How to prepare the data

Preparation of data depends on the project. Usually you can find information somewhere in this website, or ask the responsible people on the setup.

Typical procedure is

  1. Prepare the dataset (downloaded from some web-site)

  2. Set the path of the downloaded dataset at .irfpyrc.

A sample dataset

Here in this tutorial, we try to use the irfpy.util.datacenter.SampleDataCenter class.

First, you can create a sample data folder.

>>> from irfpy.util import datacenter
>>> datacenter.create_sample_folder()

Then you can find a folder _datacenter_sample in the current directory.

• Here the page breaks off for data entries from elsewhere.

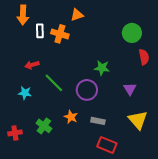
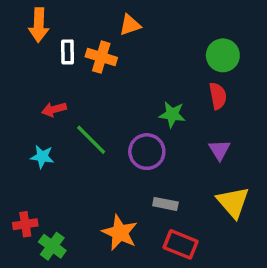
red semicircle: (144, 57) -> (218, 96), moved
orange star: (71, 117) -> (120, 233), moved, size x1.5
green cross: (44, 126) -> (52, 246), moved

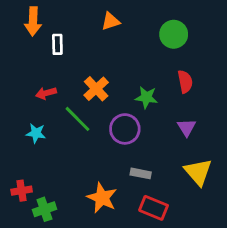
green circle: (223, 55) -> (174, 34), moved
orange cross: (101, 57) -> (96, 89), moved, turned 30
green cross: (52, 246) -> (44, 209), turned 35

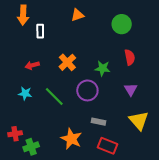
green line: (77, 119) -> (54, 97), moved

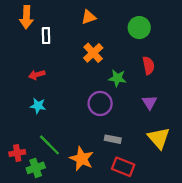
orange cross: (67, 62) -> (93, 53), moved
cyan star: (25, 93) -> (38, 106), moved
green line: (54, 97) -> (49, 145), moved

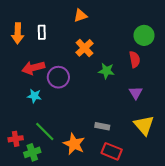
orange arrow: (26, 17) -> (18, 33), moved
green circle: (139, 28) -> (144, 35), moved
red arrow: (37, 75) -> (33, 68), size x1.5
purple circle: (100, 103) -> (58, 77), moved

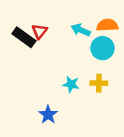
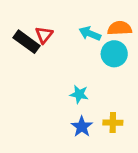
yellow cross: (99, 83) -> (113, 123), moved
blue star: (48, 115) -> (82, 127), moved

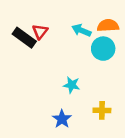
blue star: (82, 127) -> (62, 119), moved

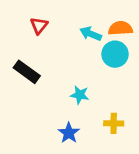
red triangle: (40, 32) -> (39, 26), moved
black rectangle: (24, 38) -> (27, 72), moved

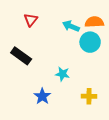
blue star: (69, 133) -> (42, 96), moved

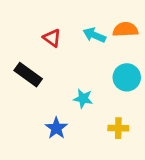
red triangle: (31, 20) -> (52, 38), moved, turned -32
cyan circle: (90, 42) -> (127, 77), moved

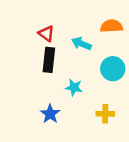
cyan arrow: (94, 35) -> (81, 44), moved
black rectangle: (28, 75) -> (49, 60), moved, turned 60

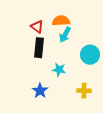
orange semicircle: (111, 26) -> (61, 21), moved
cyan arrow: (81, 44) -> (65, 35), turned -84

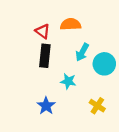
cyan arrow: (65, 35) -> (82, 52), moved
yellow cross: (84, 91) -> (97, 106), turned 32

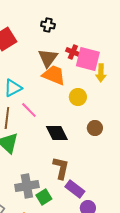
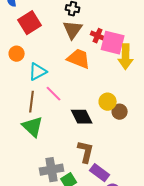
brown triangle: (48, 58) -> (73, 30), moved
yellow arrow: (101, 73) -> (126, 57), size x1.4
yellow circle: (78, 97) -> (108, 102), moved

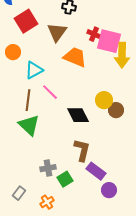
brown triangle: (73, 30) -> (57, 32), moved
gray cross: (52, 170) -> (48, 168), size x0.7

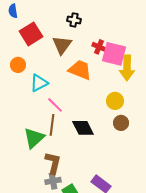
brown line: (28, 100) -> (52, 125), moved
yellow circle: (104, 100) -> (115, 101), moved
green triangle: (29, 125) -> (34, 138), turned 35
brown L-shape: (82, 150) -> (53, 163), moved

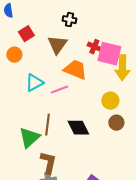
red square: (31, 34) -> (26, 34), size x0.7
orange circle: (18, 65) -> (14, 55), moved
pink line: (55, 105) -> (59, 90), moved, turned -66

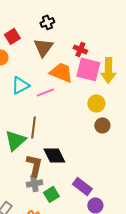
black cross: (69, 20) -> (47, 22), moved, turned -32
pink square: (109, 54) -> (88, 69), moved
black diamond: (78, 128) -> (54, 155), moved

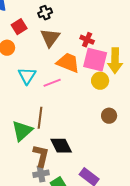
black cross: (47, 22) -> (45, 13), moved
cyan triangle: (20, 85) -> (27, 76), turned -30
yellow circle: (96, 103) -> (100, 81), moved

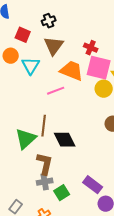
red square: (19, 27) -> (23, 35), turned -35
cyan triangle: (27, 76) -> (31, 66), moved
black diamond: (61, 146) -> (65, 140), moved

To create a sample datacenter object,

>>> dc = datacenter.SampleDataCenter()

You can print out the status of the datacenter.

>>> dc.print_status()
# DataCenterStatus:
# - Time range:
#   - Start: 2017-03-30 00:00:00
#   - Stop:  2017-04-02 23:40:00
# - Cache:
#   - Size: 2
# - DB:
#   - Size: 4

How to read the data

General reading

All the data centers support the following three typical reading scheme.

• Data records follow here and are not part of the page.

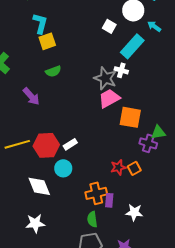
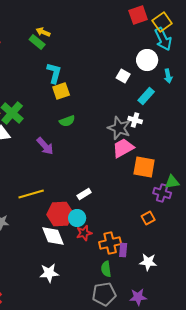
cyan arrow: (154, 26) -> (168, 76), turned -136
cyan rectangle: (132, 46) -> (146, 96), size x0.7
red hexagon: (46, 145) -> (60, 214), moved
red star: (118, 167) -> (84, 233), moved

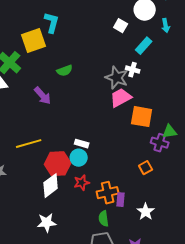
yellow square: (61, 91) -> (34, 41), moved, size x1.4
white rectangle: (84, 194) -> (82, 144), turned 48
cyan circle: (77, 218) -> (79, 158), moved
white diamond: (53, 236) -> (51, 186), turned 75
white star: (148, 262) -> (146, 212), turned 30

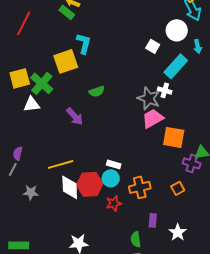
cyan rectangle: (144, 46) -> (176, 66), size x1.4
white diamond: (51, 186) -> (70, 187), moved, turned -55
orange cross: (108, 193) -> (140, 187), moved

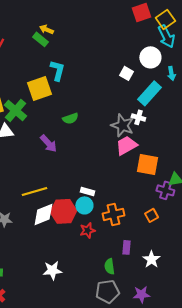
white diamond: (70, 187) -> (43, 214), turned 70

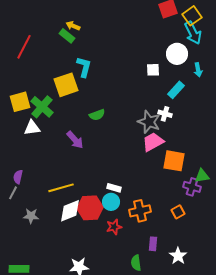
white square: (126, 73) -> (153, 70), turned -32
cyan rectangle: (149, 93) -> (176, 90), size x0.7

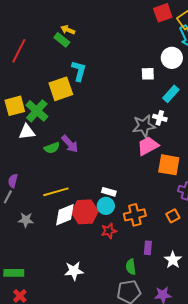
green semicircle: (97, 115) -> (52, 148), moved
gray star: (149, 122) -> (144, 126), turned -30

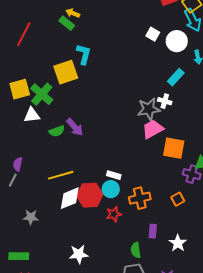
white square: (148, 74) -> (153, 34), moved, turned 32
gray star: (26, 220) -> (31, 217), moved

  1. Get the data at a specific time

    To get the data at a specific time, you may use usually the irfpy.util.datacenter.BaseDataCenter.nearest() method, or similar.

    >>> import datetime
    >>> t0 = datetime.datetime(2017, 4, 1, 10, 10)
    >>> tobs, dat = dc.nearest(t0)
    

    The data center returns a tuple with two elements. First one is the time, and the second one is the data.

    Let’s see them.

    >>> print(tobs)
    2017-04-01 10:20:00
    

    The nearest data is observed at 10 minutes later.

    >>> print(dat)
    ['2017' '4' '1' '10' '20']
    

    The corresponding data is a five element numpy array.

  2. Get the data in a range of time

    To get the data at a time range, you may use the irfpy.util.datacenter.BaseDataCenter.get_array() method or similar.

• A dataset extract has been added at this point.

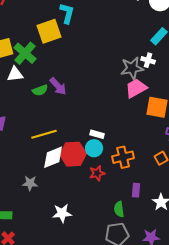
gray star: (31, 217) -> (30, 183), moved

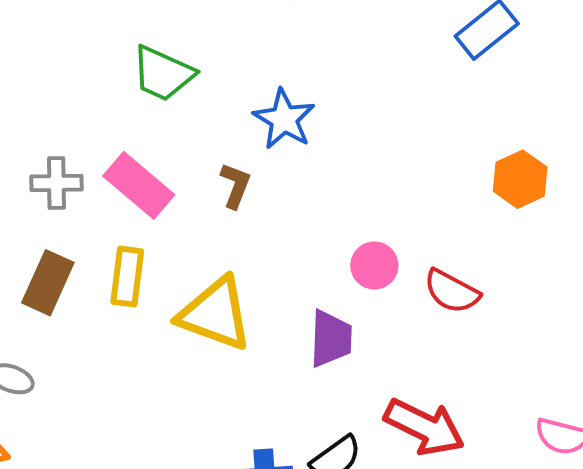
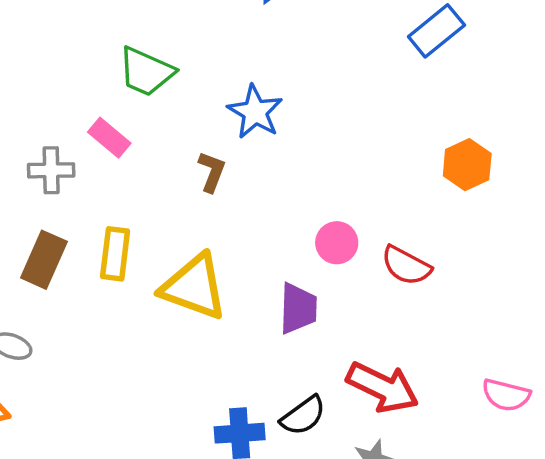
pink rectangle: (139, 185) -> (109, 138), moved, size x0.7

    >>> t0 = datetime.datetime(2017, 3, 31)
    >>> t1 = datetime.datetime(2017, 4, 1)
    >>> tobs, dat = dc.get_array(t0, t1)
    

    In these methods, the returned value is a tuple with two elements. The first one is a list of the times sampled, and the second one is a list of data.

    >>> print(tobs)
    [datetime.datetime(2017, 3, 31, 0, 30),
     datetime.datetime(2017, 3, 31, 1, 5),
     ...,
     datetime.datetime(2017, 3, 31, 23, 15),
     datetime.datetime(2017, 3, 31, 23, 50)]
    
    >>> print(dat)
    [array(['2017', '3', '31', '0', '30'], dtype='<U4'),
     array(['2017', '3', '31', '1', '5'], dtype='<U4'),
     ...
     array(['2017', '3', '31', '23', '15'], dtype='<U4'),
     array(['2017', '3', '31', '23', '50'], dtype='<U4')]
    
  3. For-loop

    You can use for-loop (or iteration) to look through the data each by each.

    >>> t0 = datetime.datetime(2017, 3, 31)
    >>> t1 = datetime.datetime(2017, 4, 1)
    >>> for tobs, dat in dc.iter(t0, t1):
    ...     print(tobs, dat)
    2017-03-31 00:30:00 ['2017' '3' '31' '0' '30']
    2017-03-31 01:05:00 ['2017' '3' '31' '1' '5']
    ...
    2017-03-31 23:15:00 ['2017' '3' '31' '23' '15']
    2017-03-31 23:50:00 ['2017' '3' '31' '23' '50']
    

Note

Which should be used, 2. array or 3. for-loop (iteration)?

The 2. array approach is better in terms of

  • Intuitiveness

  • Interactiveness

  • Time series analysis

The 3. for-loop approach is better in terms of

  • Memory efficient for long time data

Thus, the 2. array approach may be used for developing the code using a short term period, and 3. for-loop approach may be used for a script for statistics.

Specific reading

Each data center can provide specific ways of reading or formatting the data. See each data center description.

For developer

Note

Changed in version v4.4.8: It is now not recommended to override the method irfpy.util.datacenter.BaseDataCenter.exact_starttime(). The method not only returns the exact start time, but also check validity of data file. If the data file is invalid, processing to disregard the file is conducted.

A sample implementation of a data center can be found irfpy.util.datacenter.SampleDataCenter.